Why is this a problem:
This is a complicated problem dealing with form processing. Let's
consider a typical HTML page that contains two forms. One form logs
a user into a 'Member Only' section of the web site while the second form
logs a user into a 'Guest' section. Assume that the same cgi script
is the target of the two forms. The cgi script queries a database
and either redirects to the user's member page, a temporary guest page
or a login failed page. Further assume that the member only part
of the site uses cookies for user tracking purposes, while the guest-only
section uses cookies for session tracking. Since there can only be
one policy per resource there is no way to accurately represent the distinctions
between these two policies. It is suggested that the more restrictive
of the two policies be in force for the target. However, that solution
is not 100% accurate.
Proposed Solution:
Support an unbounded number of policies for a resource. This will
be accomplished, in the case of HTML, by combining the HTML and the policy
into an HTTP multipart entity and linking, via the ID attribute, the policy
to the elements of the HTML form. The ID attribute was chosen because the
ID attribute is required to be unique in HTML documents. It is worth
noting that the reason the multipart solution was chosen was to maintain
backward compatibility. To make the policy linkages more explicit,
it is recommended, that when using XML based documents, that the policy
be embedded into XML based document using namespaces. Since embedding
XML into HTML would cause the HTML to invalid, the multipart solution was
decided on. The important point is that the combination of the policy
and the content are considered a discrete entity.
Advantage(s):
By adding the ability to link a policy to an individual element in a document
several advantages are gained. Form fillers can be made more effective
due to the fact that a data type is linked to an input field. Therefore,
a form filler can populate forms they have not seen before.
Several user interface enhancements are possible as well, such as "mouse
over" to see the policy for that particular field, gray out optional fields,
fields that go against your preferences can show up in red. These
types of user interface enhancements are not currently possible.
Additionally, this technique not only works with HTML but also XML based
languages. By linking a policy to an script or applet tag then it
is possible to assert the privacy policy for the contained script and applet.
Drawback(s):
The response for an HTML document containing a form will grow in size.
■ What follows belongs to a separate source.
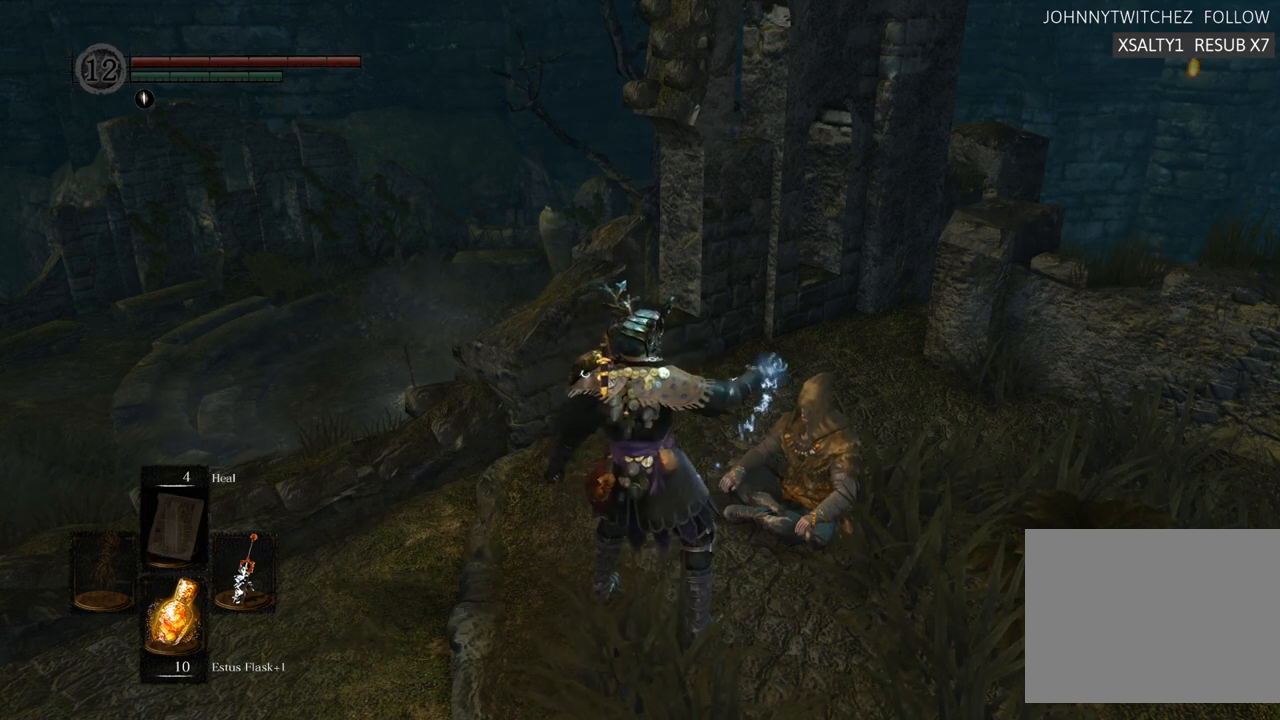
{"buttons": [], "left_stick": "center", "right_stick": "center", "events": []}
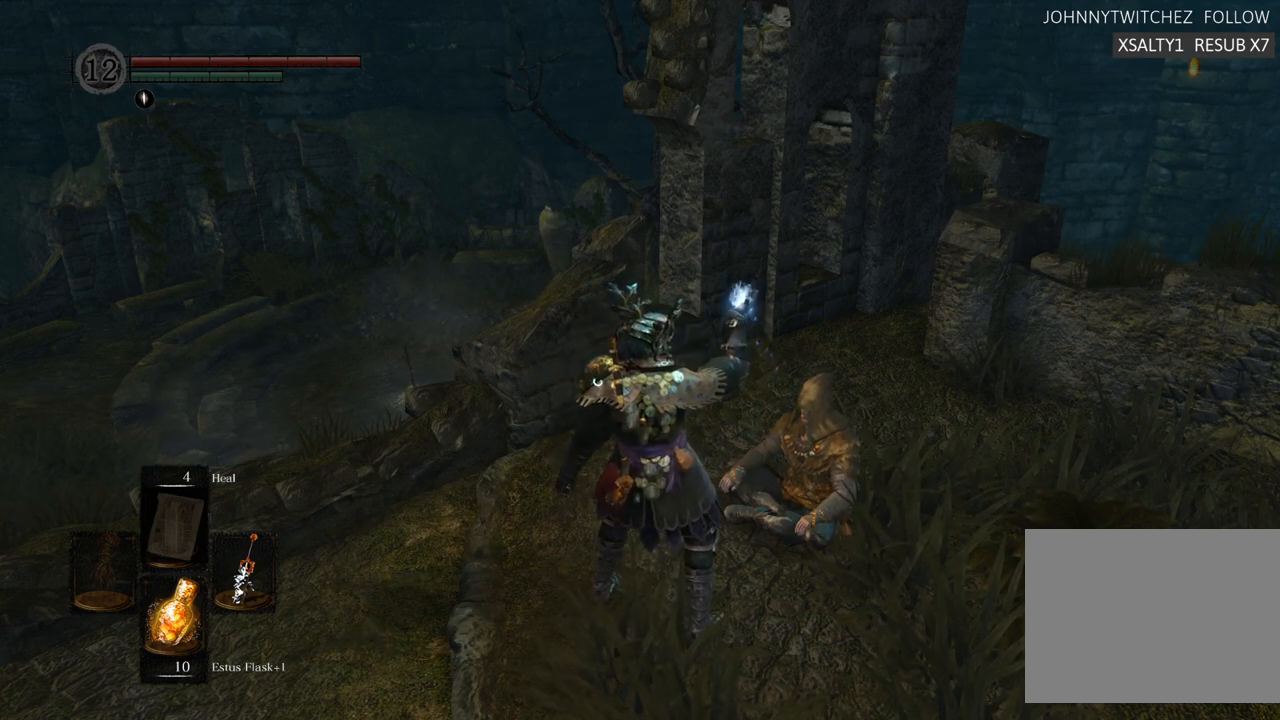
{"buttons": [], "left_stick": "center", "right_stick": "center", "events": []}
This is due the fact that the HTML and the policy will be combined into
an HTTP multipart response.
Problem Statement:
Currently there are too many round trips in the protocol and these round
trips must be done sequentially.
Why is this a problem:
Currently, for each request a reference file must be parsed to find the
name of the associated policy file if one exists. If the user agent
does not have the policy then the policy must be fetched and parsed before
any more HTML content loading is performed. Once downloaded, which
may require several redirects, the policy must be parsed and only then
can the resource loading proceed. If there are policies associated
with images then those policies must be downloaded and parsed as well.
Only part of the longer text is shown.